Previously, China’s pension funds, which account for 90% of the country’s social security funds, were only allowed to invest in safer assets like bank deposits and treasuries. The new regulations will also allow investment in bonds, asset-backed securities, index futures, bond futures, and the country’s major infrastructure projects. China’s state pension fund was nearly 4 trillion yuan at the end of last year, according to the ministry of human resources and social security. Half the money is available for investment, and the other half is paid out to retirees.

The change was sparked by China’s $5 trillion sell-off last June, and is designed to bring more liquidity to the stock markets. In August 2015, China’s cabinet finalized new regulations on pension fund investment, allowing up to 30% of their investible assets—equivalent to around 600 billion yuan ($92 billion)—in stocks, equity funds, and bond funds.

Institutional investors, authorized by China’s cabinet, will invest pension funds consolidated from local governments, but there are no further details. In China’s current pension system, 837 million people are contributing to the pension fund for about 226 million retirees.

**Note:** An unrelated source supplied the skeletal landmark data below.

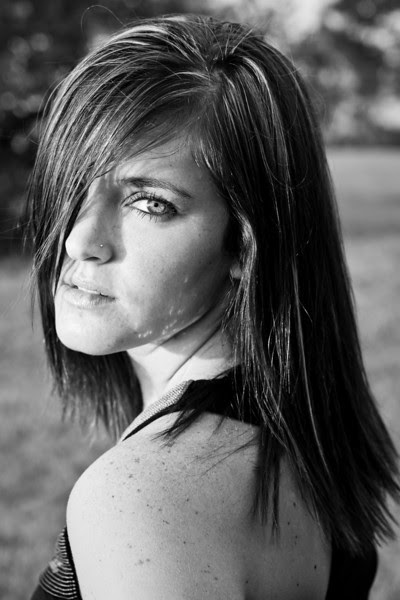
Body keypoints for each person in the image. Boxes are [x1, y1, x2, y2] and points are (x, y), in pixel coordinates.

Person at [28, 14, 399, 600]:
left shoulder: (139, 500)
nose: (79, 240)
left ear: (245, 245)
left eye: (150, 203)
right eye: (75, 183)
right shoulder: (300, 439)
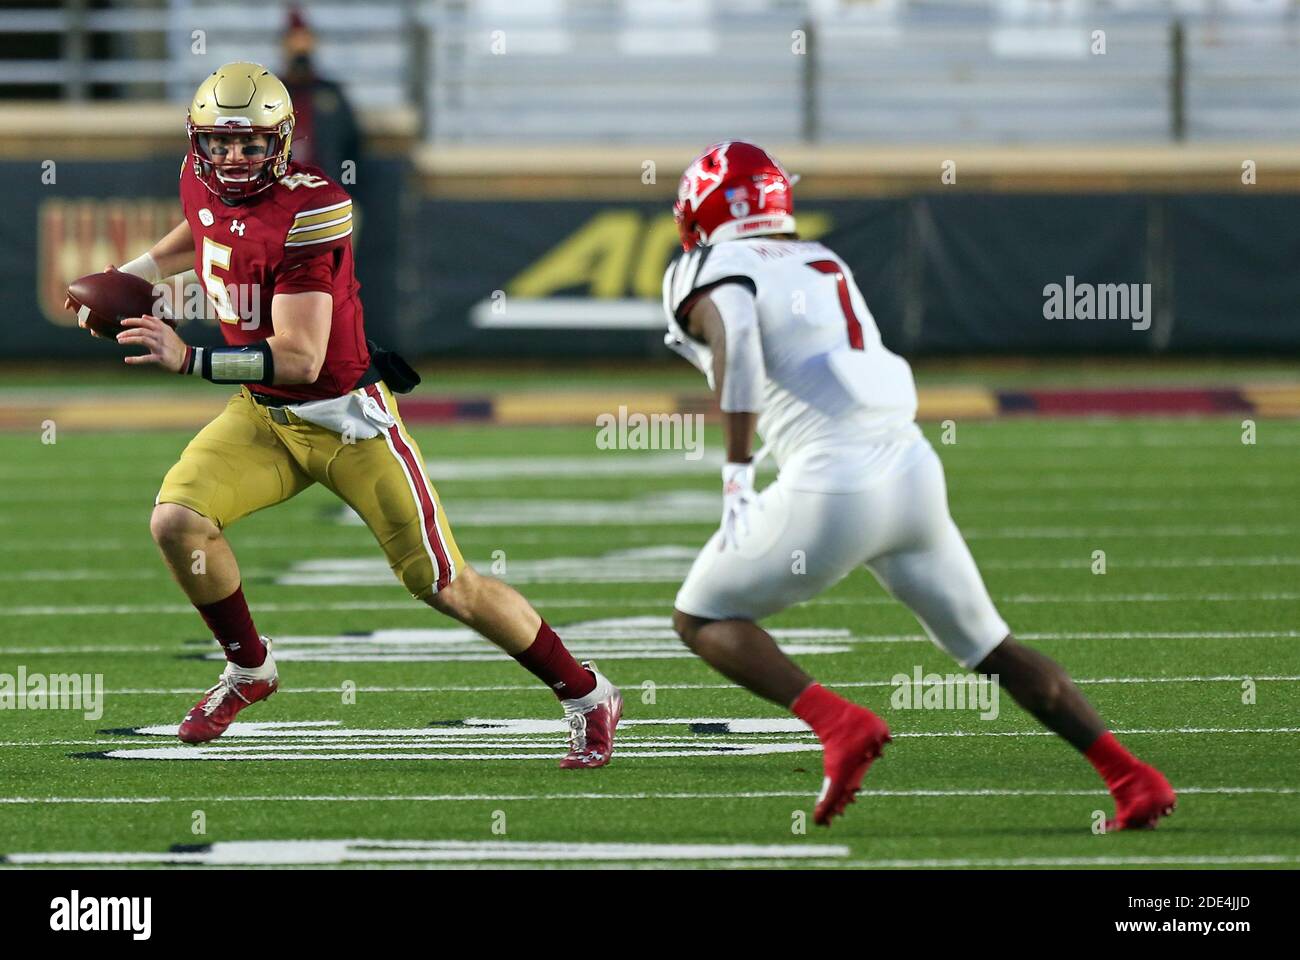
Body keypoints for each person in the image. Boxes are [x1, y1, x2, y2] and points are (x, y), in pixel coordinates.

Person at [70, 62, 621, 768]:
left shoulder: (312, 208)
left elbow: (299, 359)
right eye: (219, 144)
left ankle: (586, 693)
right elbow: (202, 226)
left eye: (250, 145)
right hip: (265, 418)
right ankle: (250, 670)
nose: (232, 160)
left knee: (446, 585)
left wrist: (190, 360)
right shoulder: (198, 177)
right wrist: (136, 274)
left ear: (283, 141)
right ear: (198, 142)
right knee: (177, 520)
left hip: (346, 420)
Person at [662, 140, 1176, 827]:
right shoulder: (823, 259)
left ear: (701, 211)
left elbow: (742, 347)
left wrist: (734, 469)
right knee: (993, 648)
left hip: (832, 487)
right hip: (911, 476)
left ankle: (838, 724)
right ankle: (1130, 775)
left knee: (700, 619)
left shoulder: (706, 266)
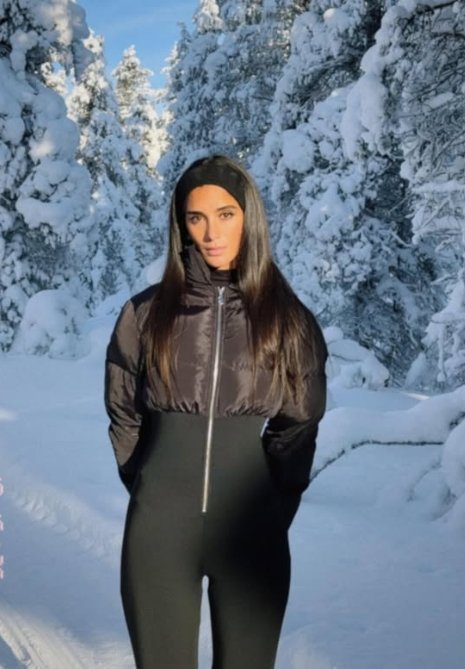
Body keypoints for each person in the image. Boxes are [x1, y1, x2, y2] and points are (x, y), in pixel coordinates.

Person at [104, 154, 327, 669]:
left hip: (253, 535)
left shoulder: (288, 321)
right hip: (159, 534)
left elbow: (299, 424)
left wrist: (268, 506)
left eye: (225, 214)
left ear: (249, 218)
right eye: (196, 217)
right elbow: (124, 413)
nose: (211, 233)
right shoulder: (145, 314)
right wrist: (152, 486)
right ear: (180, 224)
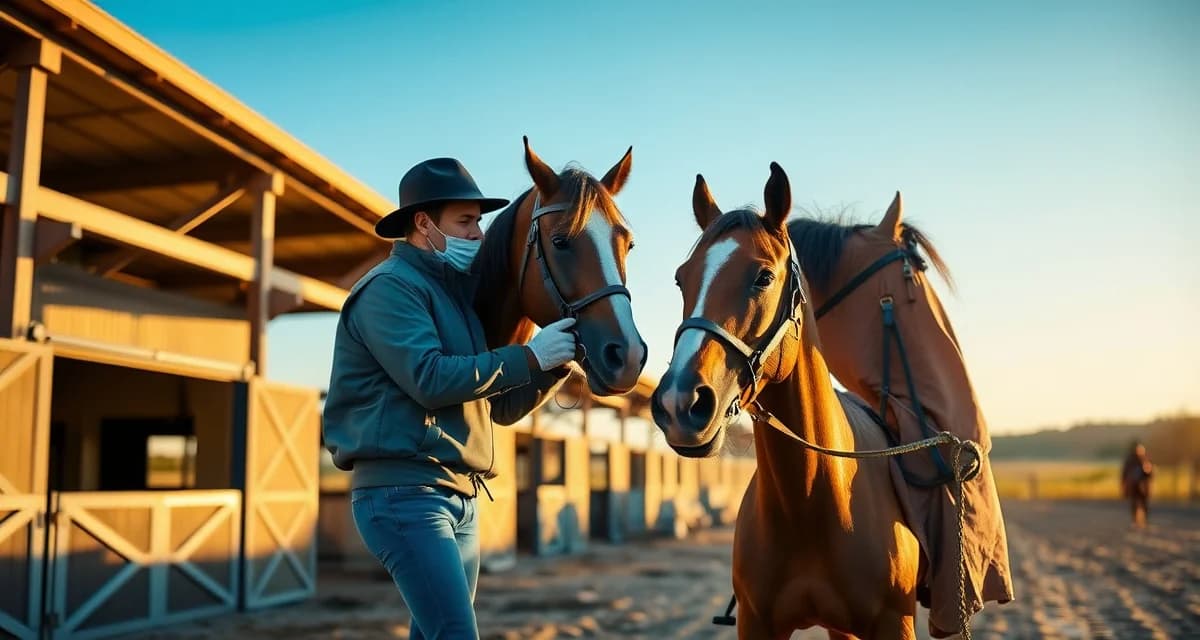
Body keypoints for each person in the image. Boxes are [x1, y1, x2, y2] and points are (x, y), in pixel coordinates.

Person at [323, 158, 577, 639]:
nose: (478, 233)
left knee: (436, 633)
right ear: (423, 223)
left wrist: (553, 367)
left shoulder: (455, 300)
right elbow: (430, 379)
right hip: (404, 496)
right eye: (465, 220)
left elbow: (496, 408)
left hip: (459, 497)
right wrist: (529, 356)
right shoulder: (390, 289)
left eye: (478, 221)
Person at [1120, 441, 1154, 529]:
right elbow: (1124, 474)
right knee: (1134, 503)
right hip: (1134, 485)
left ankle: (1144, 520)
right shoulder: (1130, 461)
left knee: (1144, 503)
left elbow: (1150, 474)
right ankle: (1135, 520)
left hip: (1143, 485)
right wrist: (1124, 485)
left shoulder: (1145, 460)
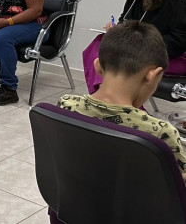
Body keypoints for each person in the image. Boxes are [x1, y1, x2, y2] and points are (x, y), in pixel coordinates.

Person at [61, 21, 186, 178]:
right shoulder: (161, 133)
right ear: (152, 76)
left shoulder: (67, 105)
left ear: (97, 66)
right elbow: (178, 185)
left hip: (77, 191)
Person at [83, 0, 186, 93]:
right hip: (135, 49)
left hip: (165, 56)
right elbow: (125, 18)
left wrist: (143, 44)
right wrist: (117, 29)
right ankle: (104, 96)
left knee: (118, 62)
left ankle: (113, 99)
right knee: (99, 44)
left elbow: (179, 40)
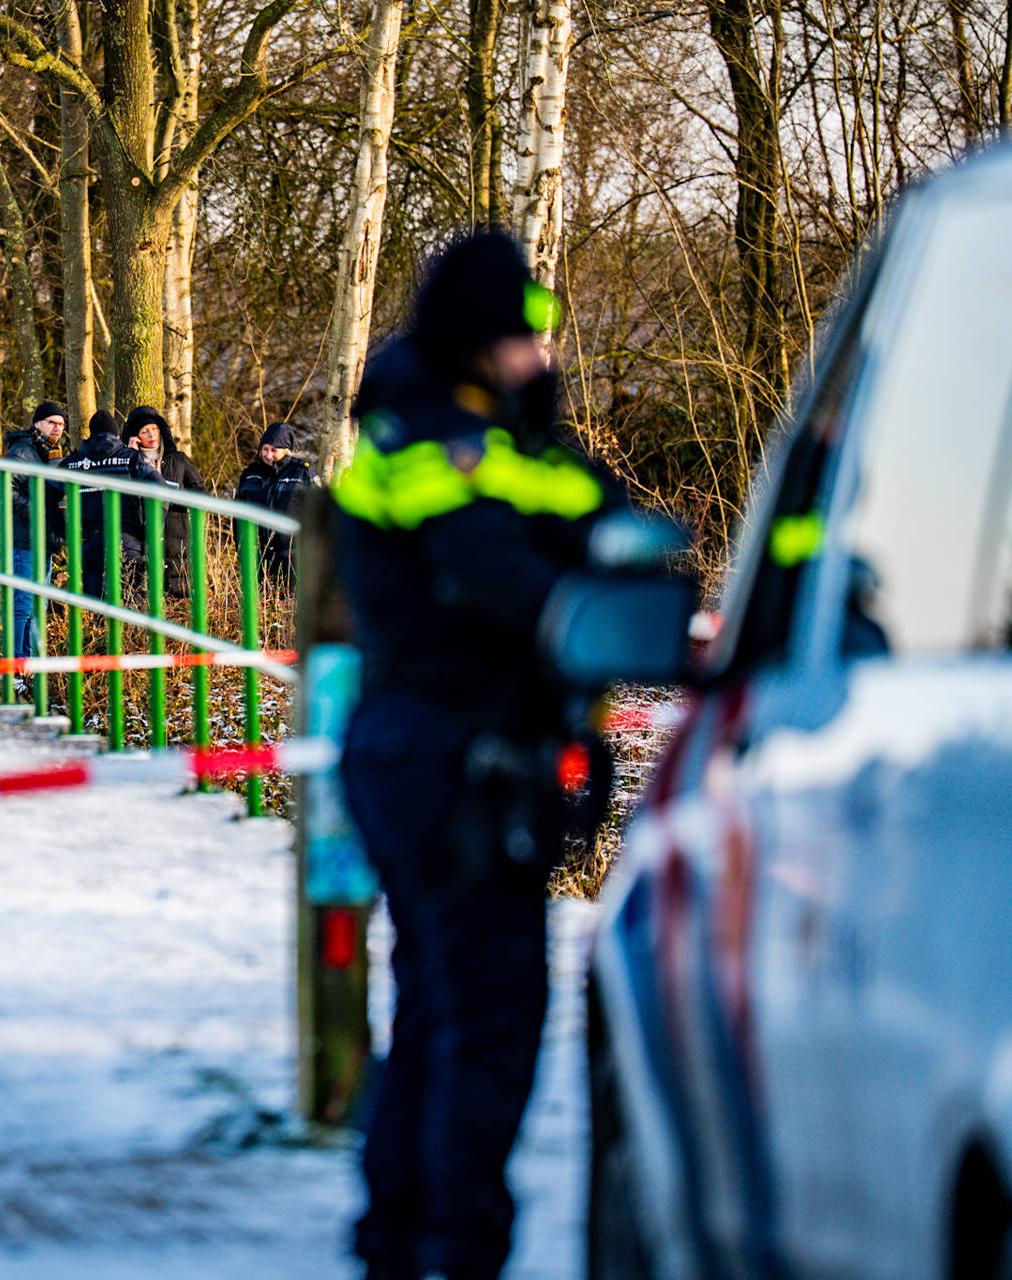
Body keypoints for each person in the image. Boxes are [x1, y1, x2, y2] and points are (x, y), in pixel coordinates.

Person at [330, 230, 618, 1280]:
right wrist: (606, 620)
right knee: (490, 1017)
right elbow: (499, 572)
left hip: (437, 752)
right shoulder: (440, 445)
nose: (545, 357)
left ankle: (403, 1238)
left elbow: (600, 518)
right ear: (479, 340)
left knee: (439, 1006)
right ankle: (457, 1249)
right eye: (526, 339)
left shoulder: (487, 439)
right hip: (448, 757)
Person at [57, 409, 166, 598]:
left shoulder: (73, 463)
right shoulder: (132, 458)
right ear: (116, 435)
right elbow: (161, 489)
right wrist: (151, 529)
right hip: (126, 538)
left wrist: (65, 529)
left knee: (96, 600)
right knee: (132, 599)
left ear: (91, 435)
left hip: (90, 541)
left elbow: (50, 493)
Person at [0, 400, 65, 658]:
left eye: (61, 424)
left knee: (38, 604)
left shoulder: (51, 454)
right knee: (23, 603)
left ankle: (29, 661)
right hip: (24, 541)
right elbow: (3, 492)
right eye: (52, 422)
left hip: (44, 540)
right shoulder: (23, 451)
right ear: (37, 424)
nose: (57, 428)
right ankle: (16, 660)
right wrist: (38, 513)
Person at [119, 405, 207, 596]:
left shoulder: (178, 460)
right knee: (144, 594)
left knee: (178, 596)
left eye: (154, 429)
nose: (151, 435)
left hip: (176, 536)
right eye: (145, 431)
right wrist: (130, 456)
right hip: (141, 537)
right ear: (135, 436)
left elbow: (201, 493)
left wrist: (175, 497)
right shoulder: (126, 462)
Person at [234, 421, 316, 585]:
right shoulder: (250, 474)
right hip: (258, 557)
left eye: (274, 450)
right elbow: (238, 515)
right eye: (265, 449)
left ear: (286, 450)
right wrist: (242, 549)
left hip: (294, 559)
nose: (268, 455)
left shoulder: (302, 472)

Employees pay 8% of their monthly salary into individual pension accounts, while employers contribute 20%.

The new scheme is being portrayed as a win-win for China’s stock markets and pension system. On the one hand, the Shanghai and Shenzhen bourses are still weak, despite the fact that the government, hand in hand with the country’s biggest brokers, pumped billions of dollars into stocks. China’s retail investors are counting on the entry of pension funds to prop up the market—even more than the long-expected Shenzhen-Hong Kong stock connect, according to a recent survey (link in Chinese) by the Shenzhen Stock Exchange.

On the other hand, the Chinese government faces a challenge in meeting required pension payments, thanks to its decades-long one-child policy that just ended last year. Some analysts say the shortage between what China’s pension funds need to pay out and are taking in could rise to as high as $11 trillion over the next two decades. China is also raising the retirement age this year.

Still, mixing social security payments with stocks sounds like a bad idea to many. Pension fund investors will entirely control stock market trends, Nie Riming, a researcher with the Shanghai-based SIFL Institute who studies finance and laws in the nation, told the China Securities (link in Chinese) newspaper.